BEGIN Source material

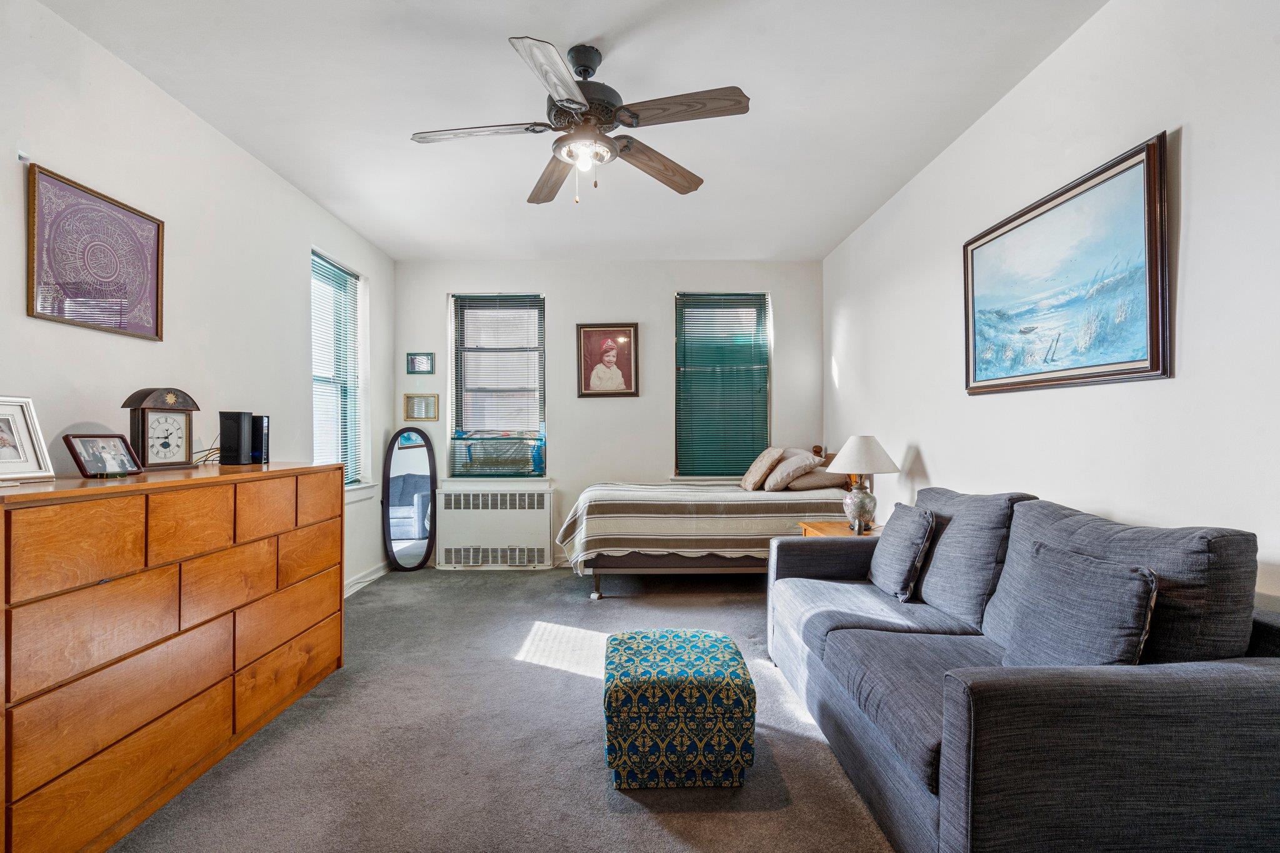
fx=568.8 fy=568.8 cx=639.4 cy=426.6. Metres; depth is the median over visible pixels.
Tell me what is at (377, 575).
baseboard
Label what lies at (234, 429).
modem
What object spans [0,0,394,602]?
left wall
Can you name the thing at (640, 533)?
striped bedspread
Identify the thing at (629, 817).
carpet floor
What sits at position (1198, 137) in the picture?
right wall
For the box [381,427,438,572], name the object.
standing mirror
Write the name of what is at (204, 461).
cable
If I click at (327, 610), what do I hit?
dresser
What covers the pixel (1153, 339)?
framed painting
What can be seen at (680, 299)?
window
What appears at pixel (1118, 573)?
throw pillow
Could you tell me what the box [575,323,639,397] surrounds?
framed portrait
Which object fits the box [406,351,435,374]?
small picture
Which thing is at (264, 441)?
router
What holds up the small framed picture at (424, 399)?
attached to the back wall at (559, 287)
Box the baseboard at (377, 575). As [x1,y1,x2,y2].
[343,561,388,596]
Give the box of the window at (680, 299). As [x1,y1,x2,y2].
[671,291,769,478]
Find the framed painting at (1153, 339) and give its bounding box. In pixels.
[963,132,1169,395]
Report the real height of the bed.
1.107 m
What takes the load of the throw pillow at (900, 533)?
on the sofa at (950, 804)
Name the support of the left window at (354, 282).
in the left wall at (281, 185)
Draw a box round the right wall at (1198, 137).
[821,0,1279,623]
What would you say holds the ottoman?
on the carpet floor
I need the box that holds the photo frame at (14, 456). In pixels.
[0,395,54,484]
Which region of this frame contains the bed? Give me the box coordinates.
[556,443,861,597]
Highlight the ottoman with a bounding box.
[602,629,756,788]
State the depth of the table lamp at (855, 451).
3.42 m
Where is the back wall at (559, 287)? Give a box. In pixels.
[391,259,823,568]
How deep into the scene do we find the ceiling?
2.59 m
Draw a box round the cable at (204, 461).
[191,445,221,465]
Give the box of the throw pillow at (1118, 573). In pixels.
[998,540,1158,666]
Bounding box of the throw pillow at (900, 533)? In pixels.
[866,501,934,599]
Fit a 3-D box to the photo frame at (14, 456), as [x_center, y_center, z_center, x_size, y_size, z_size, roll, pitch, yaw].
[-1.929,0.037,1.671,0.125,0.253,0.260,0,0,15]
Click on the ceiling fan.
(579, 103)
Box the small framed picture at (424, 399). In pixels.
[402,393,438,421]
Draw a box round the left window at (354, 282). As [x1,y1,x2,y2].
[310,248,370,493]
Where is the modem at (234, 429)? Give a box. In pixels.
[217,410,253,465]
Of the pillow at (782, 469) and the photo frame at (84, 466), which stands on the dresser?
the photo frame at (84, 466)
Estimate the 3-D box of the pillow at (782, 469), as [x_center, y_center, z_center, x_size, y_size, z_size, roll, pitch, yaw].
[1.187,0.352,4.532,0.366,0.289,0.478,0,0,-1]
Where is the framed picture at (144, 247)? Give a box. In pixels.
[26,162,164,340]
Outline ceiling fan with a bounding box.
[409,35,749,207]
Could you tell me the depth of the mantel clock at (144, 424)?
2.26 m
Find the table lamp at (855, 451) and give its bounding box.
[827,435,899,531]
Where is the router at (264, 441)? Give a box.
[250,415,269,463]
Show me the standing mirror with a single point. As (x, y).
(424, 484)
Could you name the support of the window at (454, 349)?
in the back wall at (559, 287)
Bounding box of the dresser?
[0,461,345,852]
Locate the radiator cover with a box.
[435,481,556,568]
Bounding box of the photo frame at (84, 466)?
[61,432,143,477]
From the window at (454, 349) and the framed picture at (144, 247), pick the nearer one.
the framed picture at (144, 247)
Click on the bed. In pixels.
(657, 560)
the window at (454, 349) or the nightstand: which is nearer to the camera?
the nightstand
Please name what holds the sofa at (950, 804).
on the carpet floor
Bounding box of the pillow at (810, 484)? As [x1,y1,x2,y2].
[784,467,850,490]
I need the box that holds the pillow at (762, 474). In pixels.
[739,446,783,490]
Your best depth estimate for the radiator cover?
4.94 m
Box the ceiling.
[36,0,1103,261]
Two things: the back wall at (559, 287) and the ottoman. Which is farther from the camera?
the back wall at (559, 287)
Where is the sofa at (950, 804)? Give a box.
[766,484,1279,852]
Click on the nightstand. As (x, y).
(837, 530)
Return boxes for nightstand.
[797,519,883,537]
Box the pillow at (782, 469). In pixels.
[762,450,818,491]
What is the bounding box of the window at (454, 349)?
[448,291,547,477]
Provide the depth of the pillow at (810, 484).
4.33 m
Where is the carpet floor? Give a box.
[105,563,894,852]
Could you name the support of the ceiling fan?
hanging from the ceiling
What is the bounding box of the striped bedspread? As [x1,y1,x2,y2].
[555,480,858,566]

END Source material

* [Work instructions] Write out the data exactly, and exclude every picture it holds.

* [Your solution]
fx=568.8 fy=568.8 cx=639.4 cy=426.6. Metres; depth is the median over visible pixels.
Tell me what is at (377, 575).
baseboard
Label what lies at (234, 429).
modem
What object spans [0,0,394,602]?
left wall
Can you name the thing at (640, 533)?
striped bedspread
Identify the thing at (629, 817).
carpet floor
What sits at position (1198, 137) in the picture?
right wall
For the box [381,427,438,572], name the object.
standing mirror
Write the name of what is at (204, 461).
cable
If I click at (327, 610), what do I hit?
dresser
What covers the pixel (1153, 339)?
framed painting
What can be seen at (680, 299)?
window
What appears at pixel (1118, 573)?
throw pillow
Could you tell me what the box [575,323,639,397] surrounds?
framed portrait
Which object fits the box [406,351,435,374]?
small picture
Which thing is at (264, 441)?
router
What holds up the small framed picture at (424, 399)?
attached to the back wall at (559, 287)
Box the baseboard at (377, 575). As [x1,y1,x2,y2].
[343,561,388,596]
Give the box of the window at (680, 299). As [x1,y1,x2,y2].
[671,291,769,478]
Find the framed painting at (1153, 339) and give its bounding box. In pixels.
[963,132,1169,395]
Report the real height of the bed.
1.107 m
What takes the load of the throw pillow at (900, 533)?
on the sofa at (950, 804)
Name the support of the left window at (354, 282).
in the left wall at (281, 185)
Draw a box round the right wall at (1198, 137).
[821,0,1279,623]
What would you say holds the ottoman?
on the carpet floor
I need the box that holds the photo frame at (14, 456). In pixels.
[0,395,54,484]
Which region of this frame contains the bed? Give me the box coordinates.
[556,443,861,597]
Highlight the ottoman with a bounding box.
[602,629,756,788]
State the depth of the table lamp at (855, 451).
3.42 m
Where is the back wall at (559, 287)? Give a box. In pixels.
[391,259,823,568]
How deep into the scene do we find the ceiling?
2.59 m
Draw a box round the cable at (204, 461).
[191,445,221,465]
Give the box of the throw pillow at (1118, 573). In pixels.
[998,540,1158,666]
Bounding box of the throw pillow at (900, 533)? In pixels.
[866,501,934,599]
Fit a 3-D box to the photo frame at (14, 456), as [x_center, y_center, z_center, x_size, y_size, z_size, roll, pitch, yaw].
[-1.929,0.037,1.671,0.125,0.253,0.260,0,0,15]
Click on the ceiling fan.
(579, 103)
Box the small framed picture at (424, 399). In pixels.
[402,393,438,421]
Draw a box round the left window at (354, 282). As [x1,y1,x2,y2].
[310,248,370,493]
Where is the modem at (234, 429)? Give a box. In pixels.
[217,410,253,465]
Of the pillow at (782, 469) and the photo frame at (84, 466), which stands on the dresser?
the photo frame at (84, 466)
Estimate the 3-D box of the pillow at (782, 469), as [x_center, y_center, z_center, x_size, y_size, z_size, roll, pitch, yaw].
[1.187,0.352,4.532,0.366,0.289,0.478,0,0,-1]
Where is the framed picture at (144, 247)? Give a box. In pixels.
[26,162,164,340]
Outline ceiling fan with a bounding box.
[409,35,749,207]
Could you tell me the depth of the mantel clock at (144, 424)?
2.26 m
Find the table lamp at (855, 451) and give its bounding box.
[827,435,899,531]
Where is the router at (264, 441)? Give a box.
[250,415,269,463]
Show me the standing mirror with a single point. As (x, y).
(424, 484)
Could you name the support of the window at (454, 349)?
in the back wall at (559, 287)
Bounding box of the dresser?
[0,461,345,852]
Locate the radiator cover with a box.
[435,481,556,568]
Bounding box of the photo frame at (84, 466)?
[61,432,143,477]
From the window at (454, 349) and the framed picture at (144, 247), pick the nearer one.
the framed picture at (144, 247)
Click on the bed. In pixels.
(657, 560)
the window at (454, 349) or the nightstand: which is nearer to the camera?
the nightstand
Please name what holds the sofa at (950, 804).
on the carpet floor
Bounding box of the pillow at (810, 484)? As [x1,y1,x2,y2].
[784,467,850,490]
I need the box that holds the pillow at (762, 474). In pixels.
[739,446,783,490]
Your best depth estimate for the radiator cover?
4.94 m
Box the ceiling.
[36,0,1103,261]
Two things: the back wall at (559, 287) and the ottoman. Which is farther from the camera?
the back wall at (559, 287)
Where is the sofa at (950, 804)? Give a box.
[766,484,1279,852]
Click on the nightstand. As (x, y).
(837, 530)
Return boxes for nightstand.
[797,519,883,537]
Box the pillow at (782, 469). In pixels.
[762,450,818,491]
What is the bounding box of the window at (454, 349)?
[448,291,547,477]
Provide the depth of the pillow at (810, 484).
4.33 m
Where is the carpet floor? Give a box.
[105,563,894,852]
Could you name the support of the ceiling fan?
hanging from the ceiling
What is the bounding box of the striped bedspread? As [x1,y1,x2,y2].
[555,480,858,566]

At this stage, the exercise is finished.